Daily I have 5 million or so unique keywords with an impression count for each one. I want to be able to look these keywords up by certain words so for instance if I have "ipod nano 4GB" I want to be able to pull that out if I search for "ipod", "nano", or "4GB". mySQL can't seem to handle that much data for what I want, I've tried Berkeley but that seems to crash with too many rows and it's slower. Ideas?
I'm quite happy with the Xapian search engine library. Although it sounds like it might be overkill for your scenario, maybe you just want to chuck your data into a big hashtable, like perhaps memcached?

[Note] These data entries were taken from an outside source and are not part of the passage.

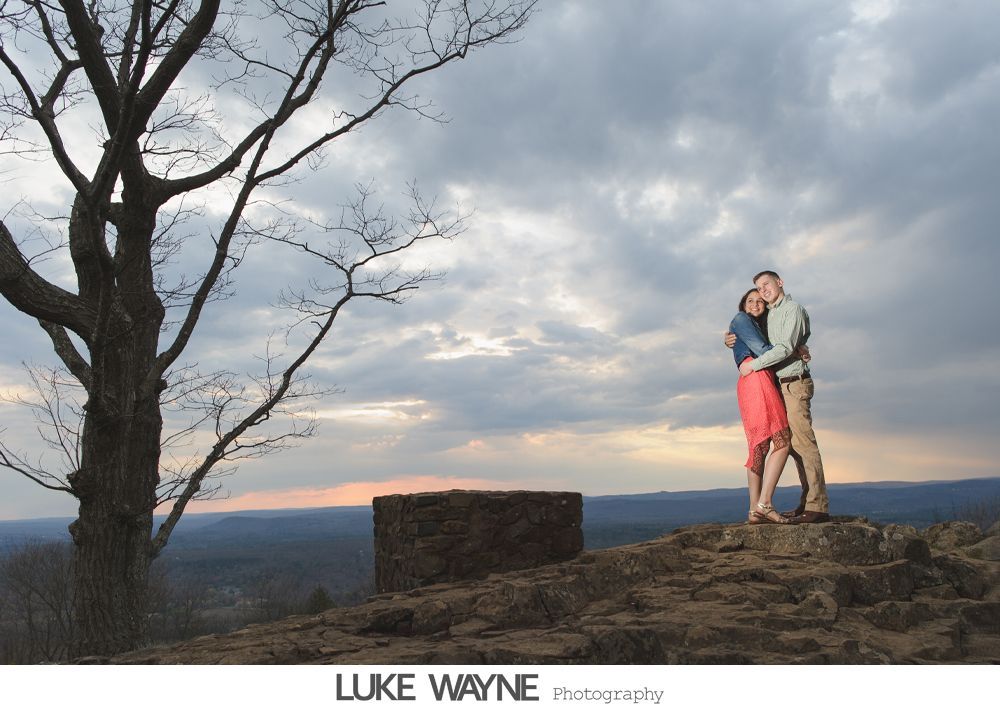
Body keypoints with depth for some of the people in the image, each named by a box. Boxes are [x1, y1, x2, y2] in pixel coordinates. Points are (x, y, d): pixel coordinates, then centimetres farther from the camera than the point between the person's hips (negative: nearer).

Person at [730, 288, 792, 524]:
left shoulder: (757, 328, 36)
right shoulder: (740, 319, 9)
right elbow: (761, 350, -3)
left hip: (762, 383, 9)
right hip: (755, 379, -9)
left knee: (760, 446, 0)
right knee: (782, 441, -16)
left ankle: (755, 510, -5)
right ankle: (764, 503, -22)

you can try free text on mssql. http://msdn.microsoft.com/en-us/library/ms177652.aspx
Example query:
SELECT TOP 10 * FROM searchtable
INNER JOIN FREETEXTTABLE(searchtable, [SEARCH_TEXT], 'query string') AS KEY_TBL
ON searchtable.SEARCH_ID = KEY_TBL.[KEY]
ORDER BY KEY_TBL.RANK DESC
Josh
A Lucene index might work. Ive used it for pretty big datasets before. It's developed in java but there is also a .NET version.
Have you tried fulltext search in MySQL ? Because if you tried it with LIKE comparison, I see why it was slow :).
That workload and search pattern is trivial for PostgreSQL with its integrated full text search functionality (integrated as of 8.4 which is now in RC status. It's a contrib module prior to that.)